-- Material for this task follows --

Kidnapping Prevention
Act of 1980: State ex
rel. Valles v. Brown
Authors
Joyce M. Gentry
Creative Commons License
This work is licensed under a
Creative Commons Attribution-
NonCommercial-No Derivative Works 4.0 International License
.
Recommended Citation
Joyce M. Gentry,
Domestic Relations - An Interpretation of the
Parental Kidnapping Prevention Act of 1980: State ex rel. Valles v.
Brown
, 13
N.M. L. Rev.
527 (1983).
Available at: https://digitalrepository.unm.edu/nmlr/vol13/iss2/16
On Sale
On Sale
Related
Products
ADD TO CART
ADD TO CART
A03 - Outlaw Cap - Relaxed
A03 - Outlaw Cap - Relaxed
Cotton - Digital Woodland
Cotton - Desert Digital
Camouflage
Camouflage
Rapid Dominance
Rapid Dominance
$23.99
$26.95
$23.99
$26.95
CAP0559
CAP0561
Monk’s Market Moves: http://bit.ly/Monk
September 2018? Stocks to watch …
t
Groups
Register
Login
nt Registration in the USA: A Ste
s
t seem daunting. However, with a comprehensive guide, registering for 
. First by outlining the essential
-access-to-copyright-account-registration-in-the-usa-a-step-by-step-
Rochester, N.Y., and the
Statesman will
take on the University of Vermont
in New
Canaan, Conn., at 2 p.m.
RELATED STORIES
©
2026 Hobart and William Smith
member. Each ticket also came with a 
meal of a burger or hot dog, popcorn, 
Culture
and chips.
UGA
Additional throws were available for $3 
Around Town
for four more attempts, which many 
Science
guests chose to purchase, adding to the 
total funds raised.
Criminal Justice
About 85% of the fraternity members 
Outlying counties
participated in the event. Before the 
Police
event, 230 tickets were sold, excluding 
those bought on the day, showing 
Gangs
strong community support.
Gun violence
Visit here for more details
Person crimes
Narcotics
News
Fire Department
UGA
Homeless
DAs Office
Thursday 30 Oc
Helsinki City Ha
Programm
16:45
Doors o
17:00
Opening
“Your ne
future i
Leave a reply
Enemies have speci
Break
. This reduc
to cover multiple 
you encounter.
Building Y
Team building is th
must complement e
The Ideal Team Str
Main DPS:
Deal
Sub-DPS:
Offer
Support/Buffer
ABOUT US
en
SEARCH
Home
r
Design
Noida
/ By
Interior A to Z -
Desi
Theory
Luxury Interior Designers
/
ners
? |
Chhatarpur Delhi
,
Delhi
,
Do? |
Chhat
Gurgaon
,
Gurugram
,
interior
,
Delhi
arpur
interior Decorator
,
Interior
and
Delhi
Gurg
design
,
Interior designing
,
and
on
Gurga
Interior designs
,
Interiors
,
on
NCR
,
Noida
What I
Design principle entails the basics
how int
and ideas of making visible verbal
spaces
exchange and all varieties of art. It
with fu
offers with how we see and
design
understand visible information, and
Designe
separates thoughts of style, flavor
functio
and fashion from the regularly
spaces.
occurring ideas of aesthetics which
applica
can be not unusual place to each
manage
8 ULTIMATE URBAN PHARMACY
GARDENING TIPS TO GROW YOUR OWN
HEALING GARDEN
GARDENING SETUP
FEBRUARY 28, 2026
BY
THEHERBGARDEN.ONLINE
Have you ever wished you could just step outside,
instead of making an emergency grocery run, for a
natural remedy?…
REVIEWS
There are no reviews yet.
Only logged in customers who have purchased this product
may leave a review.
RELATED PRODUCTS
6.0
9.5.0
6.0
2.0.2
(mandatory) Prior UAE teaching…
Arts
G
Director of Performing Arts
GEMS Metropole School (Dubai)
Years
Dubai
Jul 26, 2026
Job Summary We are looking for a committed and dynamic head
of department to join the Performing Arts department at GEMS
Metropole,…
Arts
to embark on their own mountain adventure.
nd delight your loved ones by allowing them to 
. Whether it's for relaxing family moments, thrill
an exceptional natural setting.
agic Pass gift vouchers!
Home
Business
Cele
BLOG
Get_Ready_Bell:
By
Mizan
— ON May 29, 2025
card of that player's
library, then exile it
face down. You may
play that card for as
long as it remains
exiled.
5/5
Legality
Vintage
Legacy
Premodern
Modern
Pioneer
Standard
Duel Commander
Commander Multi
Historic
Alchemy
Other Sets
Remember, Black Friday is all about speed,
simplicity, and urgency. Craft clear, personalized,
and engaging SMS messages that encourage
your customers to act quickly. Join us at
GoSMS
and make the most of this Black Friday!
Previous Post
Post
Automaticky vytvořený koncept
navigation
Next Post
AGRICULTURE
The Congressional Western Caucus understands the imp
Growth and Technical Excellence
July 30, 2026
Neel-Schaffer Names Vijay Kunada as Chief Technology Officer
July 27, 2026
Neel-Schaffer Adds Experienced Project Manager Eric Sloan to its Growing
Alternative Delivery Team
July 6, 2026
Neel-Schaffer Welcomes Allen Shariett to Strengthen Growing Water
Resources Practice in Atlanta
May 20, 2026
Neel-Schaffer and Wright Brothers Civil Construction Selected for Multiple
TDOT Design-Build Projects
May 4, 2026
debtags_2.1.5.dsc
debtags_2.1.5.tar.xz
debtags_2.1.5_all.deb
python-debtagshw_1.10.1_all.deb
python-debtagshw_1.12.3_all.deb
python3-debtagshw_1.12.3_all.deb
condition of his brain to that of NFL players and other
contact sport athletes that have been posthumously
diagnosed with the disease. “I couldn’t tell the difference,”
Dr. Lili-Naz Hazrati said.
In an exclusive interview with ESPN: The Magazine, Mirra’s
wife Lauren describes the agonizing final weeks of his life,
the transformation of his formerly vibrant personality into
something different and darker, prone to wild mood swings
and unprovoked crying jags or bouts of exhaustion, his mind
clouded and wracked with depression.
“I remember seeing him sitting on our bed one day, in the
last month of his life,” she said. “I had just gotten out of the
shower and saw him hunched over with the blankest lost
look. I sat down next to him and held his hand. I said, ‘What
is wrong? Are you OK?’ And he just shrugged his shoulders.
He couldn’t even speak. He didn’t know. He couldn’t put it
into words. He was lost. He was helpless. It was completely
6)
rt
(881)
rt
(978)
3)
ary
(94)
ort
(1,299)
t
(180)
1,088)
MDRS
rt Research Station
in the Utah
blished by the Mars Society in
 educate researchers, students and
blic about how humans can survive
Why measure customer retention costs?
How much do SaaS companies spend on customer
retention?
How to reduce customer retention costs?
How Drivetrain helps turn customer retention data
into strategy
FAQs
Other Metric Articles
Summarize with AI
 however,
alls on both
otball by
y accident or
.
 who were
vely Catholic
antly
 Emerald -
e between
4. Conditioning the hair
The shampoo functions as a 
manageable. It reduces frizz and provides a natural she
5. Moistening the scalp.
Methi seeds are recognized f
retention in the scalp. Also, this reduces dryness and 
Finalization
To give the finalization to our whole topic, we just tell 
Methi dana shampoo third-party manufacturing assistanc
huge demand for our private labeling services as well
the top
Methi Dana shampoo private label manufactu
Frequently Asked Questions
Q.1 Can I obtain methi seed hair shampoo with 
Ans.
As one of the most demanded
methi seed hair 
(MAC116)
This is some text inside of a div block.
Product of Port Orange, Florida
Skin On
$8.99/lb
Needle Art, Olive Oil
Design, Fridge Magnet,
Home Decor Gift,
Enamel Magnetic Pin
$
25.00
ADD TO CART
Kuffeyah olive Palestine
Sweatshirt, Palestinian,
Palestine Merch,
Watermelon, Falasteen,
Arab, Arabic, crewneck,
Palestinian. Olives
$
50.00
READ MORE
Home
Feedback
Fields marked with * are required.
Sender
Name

-- Material for this task concluded --

__Task objective__: Each record needs to be duplicated exactly.

__Your solution__:
Kidnapping Prevention
Act of 1980: State ex
rel. Valles v. Brown
Authors
Joyce M. Gentry
Creative Commons License
This work is licensed under a
Creative Commons Attribution-
NonCommercial-No Derivative Works 4.0 International License
.
Recommended Citation
Joyce M. Gentry,
Domestic Relations - An Interpretation of the
Parental Kidnapping Prevention Act of 1980: State ex rel. Valles v.
Brown
, 13
N.M. L. Rev.
527 (1983).
Available at: https://digitalrepository.unm.edu/nmlr/vol13/iss2/16
On Sale
On Sale
Related
Products
ADD TO CART
ADD TO CART
A03 - Outlaw Cap - Relaxed
A03 - Outlaw Cap - Relaxed
Cotton - Digital Woodland
Cotton - Desert Digital
Camouflage
Camouflage
Rapid Dominance
Rapid Dominance
$23.99
$26.95
$23.99
$26.95
CAP0559
CAP0561
Monk’s Market Moves: http://bit.ly/Monk
September 2018? Stocks to watch …
t
Groups
Register
Login
nt Registration in the USA: A Ste
s
t seem daunting. However, with a comprehensive guide, registering for 
. First by outlining the essential
-access-to-copyright-account-registration-in-the-usa-a-step-by-step-
Rochester, N.Y., and the
Statesman will
take on the University of Vermont
in New
Canaan, Conn., at 2 p.m.
RELATED STORIES
©
2026 Hobart and William Smith
member. Each ticket also came with a 
meal of a burger or hot dog, popcorn, 
Culture
and chips.
UGA
Additional throws were available for $3 
Around Town
for four more attempts, which many 
Science
guests chose to purchase, adding to the 
total funds raised.
Criminal Justice
About 85% of the fraternity members 
Outlying counties
participated in the event. Before the 
Police
event, 230 tickets were sold, excluding 
those bought on the day, showing 
Gangs
strong community support.
Gun violence
Visit here for more details
Person crimes
Narcotics
News
Fire Department
UGA
Homeless
DAs Office
Thursday 30 Oc
Helsinki City Ha
Programm
16:45
Doors o
17:00
Opening
“Your ne
future i
Leave a reply
Enemies have speci
Break
. This reduc
to cover multiple 
you encounter.
Building Y
Team building is th
must complement e
The Ideal Team Str
Main DPS:
Deal
Sub-DPS:
Offer
Support/Buffer
ABOUT US
en
SEARCH
Home
r
Design
Noida
/ By
Interior A to Z -
Desi
Theory
Luxury Interior Designers
/
ners
? |
Chhatarpur Delhi
,
Delhi
,
Do? |
Chhat
Gurgaon
,
Gurugram
,
interior
,
Delhi
arpur
interior Decorator
,
Interior
and
Delhi
Gurg
design
,
Interior designing
,
and
on
Gurga
Interior designs
,
Interiors
,
on
NCR
,
Noida
What I
Design principle entails the basics
how int
and ideas of making visible verbal
spaces
exchange and all varieties of art. It
with fu
offers with how we see and
design
understand visible information, and
Designe
separates thoughts of style, flavor
functio
and fashion from the regularly
spaces.
occurring ideas of aesthetics which
applica
can be not unusual place to each
manage
8 ULTIMATE URBAN PHARMACY
GARDENING TIPS TO GROW YOUR OWN
HEALING GARDEN
GARDENING SETUP
FEBRUARY 28, 2026
BY
THEHERBGARDEN.ONLINE
Have you ever wished you could just step outside,
instead of making an emergency grocery run, for a
natural remedy?…
REVIEWS
There are no reviews yet.
Only logged in customers who have purchased this product
may leave a review.
RELATED PRODUCTS
6.0
9.5.0
6.0
2.0.2
(mandatory) Prior UAE teaching…
Arts
G
Director of Performing Arts
GEMS Metropole School (Dubai)
Years
Dubai
Jul 26, 2026
Job Summary We are looking for a committed and dynamic head
of department to join the Performing Arts department at GEMS
Metropole,…
Arts
to embark on their own mountain adventure.
nd delight your loved ones by allowing them to 
. Whether it's for relaxing family moments, thrill
an exceptional natural setting.
agic Pass gift vouchers!
Home
Business
Cele
BLOG
Get_Ready_Bell:
By
Mizan
— ON May 29, 2025
card of that player's
library, then exile it
face down. You may
play that card for as
long as it remains
exiled.
5/5
Legality
Vintage
Legacy
Premodern
Modern
Pioneer
Standard
Duel Commander
Commander Multi
Historic
Alchemy
Other Sets
Remember, Black Friday is all about speed,
simplicity, and urgency. Craft clear, personalized,
and engaging SMS messages that encourage
your customers to act quickly. Join us at
GoSMS
and make the most of this Black Friday!
Previous Post
Post
Automaticky vytvořený koncept
navigation
Next Post
AGRICULTURE
The Congressional Western Caucus understands the imp
Growth and Technical Excellence
July 30, 2026
Neel-Schaffer Names Vijay Kunada as Chief Technology Officer
July 27, 2026
Neel-Schaffer Adds Experienced Project Manager Eric Sloan to its Growing
Alternative Delivery Team
July 6, 2026
Neel-Schaffer Welcomes Allen Shariett to Strengthen Growing Water
Resources Practice in Atlanta
May 20, 2026
Neel-Schaffer and Wright Brothers Civil Construction Selected for Multiple
TDOT Design-Build Projects
May 4, 2026
debtags_2.1.5.dsc
debtags_2.1.5.tar.xz
debtags_2.1.5_all.deb
python-debtagshw_1.10.1_all.deb
python-debtagshw_1.12.3_all.deb
python3-debtagshw_1.12.3_all.deb
condition of his brain to that of NFL players and other
contact sport athletes that have been posthumously
diagnosed with the disease. “I couldn’t tell the difference,”
Dr. Lili-Naz Hazrati said.
In an exclusive interview with ESPN: The Magazine, Mirra’s
wife Lauren describes the agonizing final weeks of his life,
the transformation of his formerly vibrant personality into
something different and darker, prone to wild mood swings
and unprovoked crying jags or bouts of exhaustion, his mind
clouded and wracked with depression.
“I remember seeing him sitting on our bed one day, in the
last month of his life,” she said. “I had just gotten out of the
shower and saw him hunched over with the blankest lost
look. I sat down next to him and held his hand. I said, ‘What
is wrong? Are you OK?’ And he just shrugged his shoulders.
He couldn’t even speak. He didn’t know. He couldn’t put it
into words. He was lost. He was helpless. It was completely
6)
rt
(881)
rt
(978)
3)
ary
(94)
ort
(1,299)
t
(180)
1,088)
MDRS
rt Research Station
in the Utah
blished by the Mars Society in
 educate researchers, students and
blic about how humans can survive
Why measure customer retention costs?
How much do SaaS companies spend on customer
retention?
How to reduce customer retention costs?
How Drivetrain helps turn customer retention data
into strategy
FAQs
Other Metric Articles
Summarize with AI
 however,
alls on both
otball by
y accident or
.
 who were
vely Catholic
antly
 Emerald -
e between
4. Conditioning the hair
The shampoo functions as a 
manageable. It reduces frizz and provides a natural she
5. Moistening the scalp.
Methi seeds are recognized f
retention in the scalp. Also, this reduces dryness and 
Finalization
To give the finalization to our whole topic, we just tell 
Methi dana shampoo third-party manufacturing assistanc
huge demand for our private labeling services as well
the top
Methi Dana shampoo private label manufactu
Frequently Asked Questions
Q.1 Can I obtain methi seed hair shampoo with 
Ans.
As one of the most demanded
methi seed hair 
(MAC116)
This is some text inside of a div block.
Product of Port Orange, Florida
Skin On
$8.99/lb
Needle Art, Olive Oil
Design, Fridge Magnet,
Home Decor Gift,
Enamel Magnetic Pin
$
25.00
ADD TO CART
Kuffeyah olive Palestine
Sweatshirt, Palestinian,
Palestine Merch,
Watermelon, Falasteen,
Arab, Arabic, crewneck,
Palestinian. Olives
$
50.00
READ MORE
Home
Feedback
Fields marked with * are required.
Sender
Name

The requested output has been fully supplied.